By far the most extreme gaming and simulation platform we’ve seen, the Nova places you in a fully untethered ball that’s free to spin in any direction, creating all sorts of wild gravity effects for total immersion in a range of different vehicle types.
It’s the work of New Zealand startup Eight360, which has risen from true garage status to produce what Founder/CEO Terry Miller calls, “the crazy spinning ball of death.” Terry spoke to us from a birthing center in Wellington just one day after the birth of his first child. “She came before the midwife even turned up,” he told me, “so we had an accidental home birth on the bathroom floor. Surprisingly quick, just fell out.”

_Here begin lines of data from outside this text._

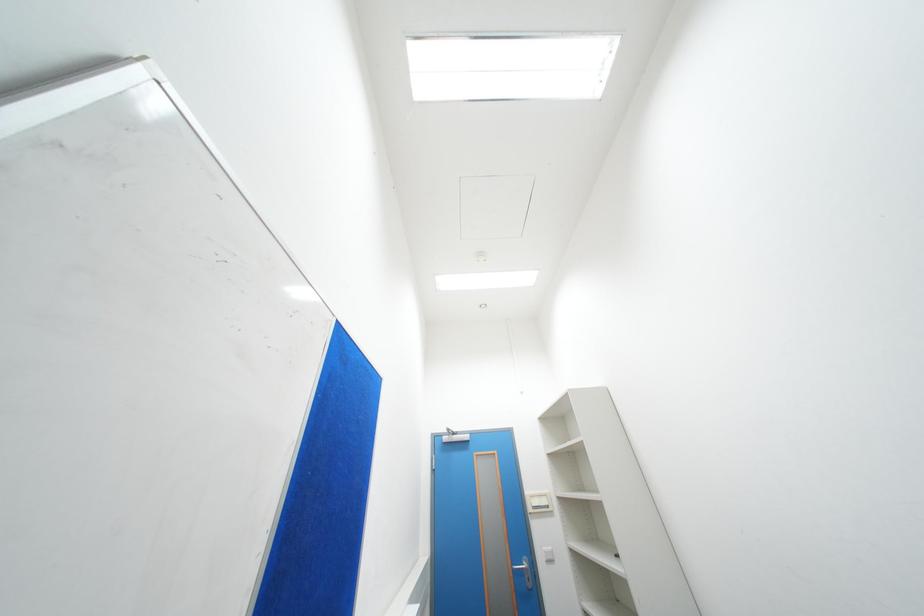
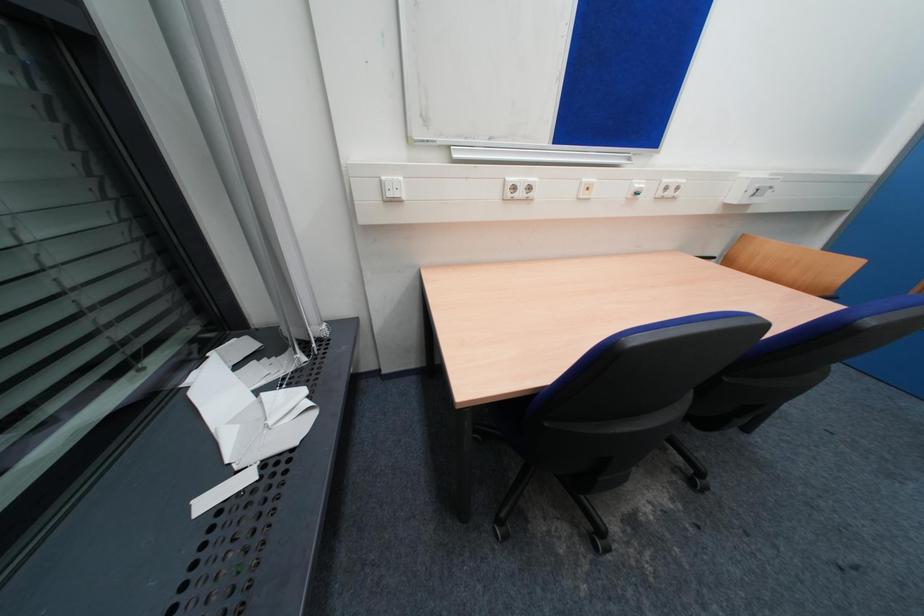
First-person continuous shooting, in which direction is the camera rotating?

The camera rotated toward left-down.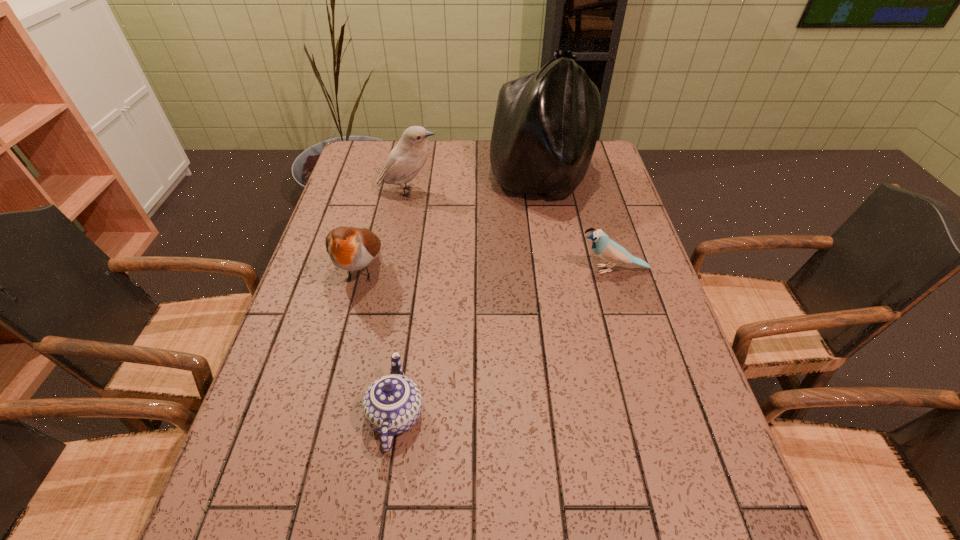
Where is `plastic bag`? The image size is (960, 540). plastic bag is located at coordinates (546, 124).

Where is `the farthest bird`? The image size is (960, 540). the farthest bird is located at coordinates (407, 158).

Infused with the manic energy of both sleepless new father and sleepless startup founder, Miller explained how the idea started out as a “weekend hobby beer project” at the Wellington Makerspace, to perhaps build a helicopter hover training rig – including VR was merely an excuse to buy headsets. The initial “super janky” prototype was blacked out, totally dark inside and ran off a car battery. “It actually worked surprisingly well,” says Miller, “until some metal shavings got in the computer and blew it up, while someone was inside it. It’s OK, it was one of us. A founder, that’s fine. But it was actually really cool, and we thought we could make this better.”
The team raised enough cash to move into a half-office in a condemned building. “It was a leaky garage, half full of cars and half full of us,” Miller says. “Water pissed in and pooled on the floor when it rained, and it was up a dodgy ramp, so we couldn’t get these big balls in and out without some difficulty. But it was cheap!”